S2P78 · 11/07/2023 17:15

@Translucentwaters that's pretty much exactly what I sent her! And she left a 10 minute voicenote saying it was sad I couldn't show her respect that this was her choice to seek support via the whatsapp group, and that this was the best way of supporting her. So I've done the big step back - and it is a huge relief, but was given a proper guilt trip for it. No acknowlegement of my dad or any of that - just that she'll call me after this IVF round is done. I am a bit gobsmacked by the guilt trip, as my message was respectful, and kind, but so be it.

You have partially closed the door already.

Expect to hear from you when she realises you have had enough with some big drama. It’s all about her isn’t it.

I would probably reply that it’s s shame she can’t see the pressure you are under, and that’s probably part of the problem atm. Wish her well and leave it. Or even block her for a bit. ‘The friendship’ sounds totally one sided.

Translucentwaters · 11/07/2023 17:24

*her

Translucentwaters · 11/07/2023 17:25

I would no way take the phone call and have to listen to her berate you. Just ignore,

canpinkydance · 11/07/2023 17:29

Wtf is a glory song?

S2P78 · 11/07/2023 17:39

@Translucentwaters Yes I am going to try and avoid the call.

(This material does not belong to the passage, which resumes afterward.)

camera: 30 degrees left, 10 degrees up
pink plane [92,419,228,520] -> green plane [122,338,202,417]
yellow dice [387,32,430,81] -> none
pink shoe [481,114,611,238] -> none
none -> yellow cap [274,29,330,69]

@canpinkydance it's a different song for each IVF injection and I guess her calling it a 'glory song' (no idea) is her way of praising herself for it or something. I don't know, but it is all quite bonkers.

I'm trying to think kindly that she's just not in a good place at the moment, but I feel deeply uncomfortable about the way this friendship makes me feel and how she is these days - so self-interested, it's a bit frightening. I've never known anyone be so self-absorbed, and she was a good friend. It's a balance of trying to step back without being unkind, I think.